* **Problem requirements**
Could you set down exactly the lines of the data below, starting at the one that holds "pinky tip: (419, 219)" and ending at the one that holds "pinky pip: (449, 205)", both included, and only those?

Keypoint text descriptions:
☆ ☆ ☆

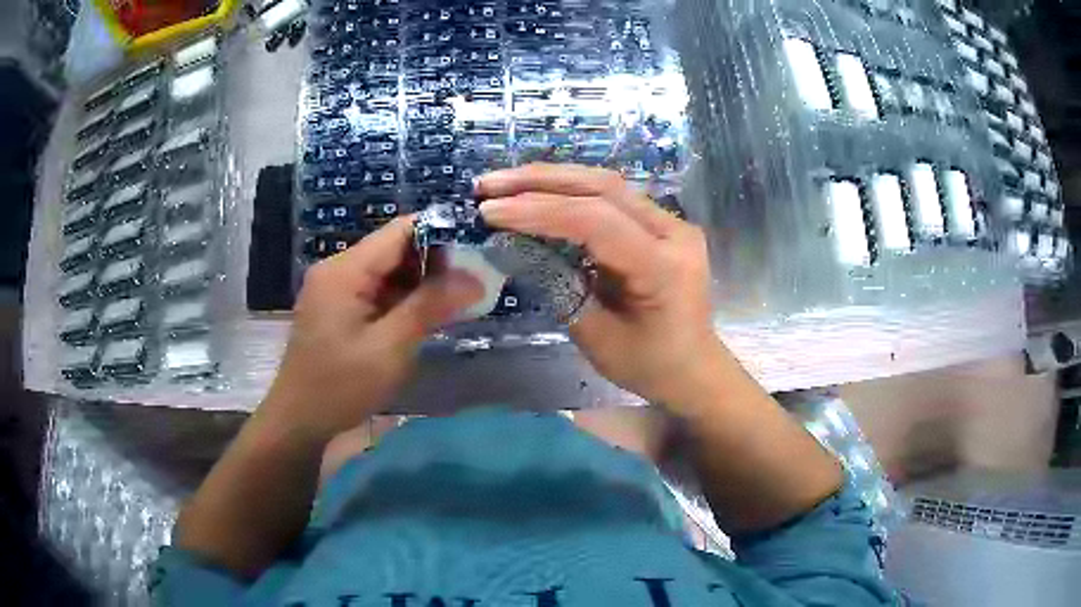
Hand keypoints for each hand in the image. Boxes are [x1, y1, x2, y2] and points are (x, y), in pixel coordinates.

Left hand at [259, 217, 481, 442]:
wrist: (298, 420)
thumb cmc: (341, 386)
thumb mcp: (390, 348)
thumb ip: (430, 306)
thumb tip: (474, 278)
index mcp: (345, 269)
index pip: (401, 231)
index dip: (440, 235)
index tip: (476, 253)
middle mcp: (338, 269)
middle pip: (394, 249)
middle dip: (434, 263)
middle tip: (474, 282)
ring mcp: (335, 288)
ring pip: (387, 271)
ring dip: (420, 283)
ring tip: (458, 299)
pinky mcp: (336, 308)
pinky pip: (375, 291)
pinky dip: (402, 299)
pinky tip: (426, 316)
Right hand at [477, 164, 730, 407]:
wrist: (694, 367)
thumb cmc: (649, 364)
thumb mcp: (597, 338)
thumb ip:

☆ ☆ ☆

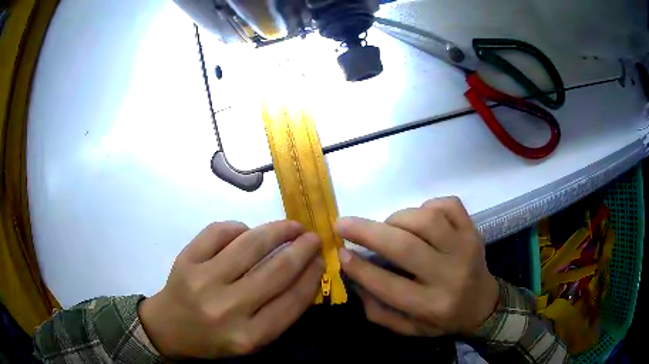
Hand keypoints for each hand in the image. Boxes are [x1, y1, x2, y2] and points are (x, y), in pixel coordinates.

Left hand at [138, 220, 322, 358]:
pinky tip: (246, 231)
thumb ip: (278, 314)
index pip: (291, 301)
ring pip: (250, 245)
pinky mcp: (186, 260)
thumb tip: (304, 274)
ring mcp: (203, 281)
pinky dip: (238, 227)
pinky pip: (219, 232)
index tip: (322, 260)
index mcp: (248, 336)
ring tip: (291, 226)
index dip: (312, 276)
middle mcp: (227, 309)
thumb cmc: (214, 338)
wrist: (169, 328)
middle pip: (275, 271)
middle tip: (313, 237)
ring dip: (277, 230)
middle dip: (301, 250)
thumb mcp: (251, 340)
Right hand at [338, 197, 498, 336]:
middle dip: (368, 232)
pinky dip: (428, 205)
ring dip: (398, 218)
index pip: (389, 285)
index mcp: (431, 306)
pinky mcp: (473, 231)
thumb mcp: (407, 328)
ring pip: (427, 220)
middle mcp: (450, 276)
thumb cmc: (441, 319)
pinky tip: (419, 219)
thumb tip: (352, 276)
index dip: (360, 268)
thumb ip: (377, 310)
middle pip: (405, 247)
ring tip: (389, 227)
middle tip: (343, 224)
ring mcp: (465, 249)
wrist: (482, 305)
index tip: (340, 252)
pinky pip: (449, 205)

☆ ☆ ☆

* **Response to the task**
pinky tip: (419, 219)
thumb tip: (352, 276)
index dip: (360, 268)
thumb ip: (377, 310)
middle pip: (405, 247)
ring tip: (389, 227)
middle tip: (343, 224)
ring mcp: (465, 249)
wrist: (482, 305)
index tip: (340, 252)
pinky pip: (449, 205)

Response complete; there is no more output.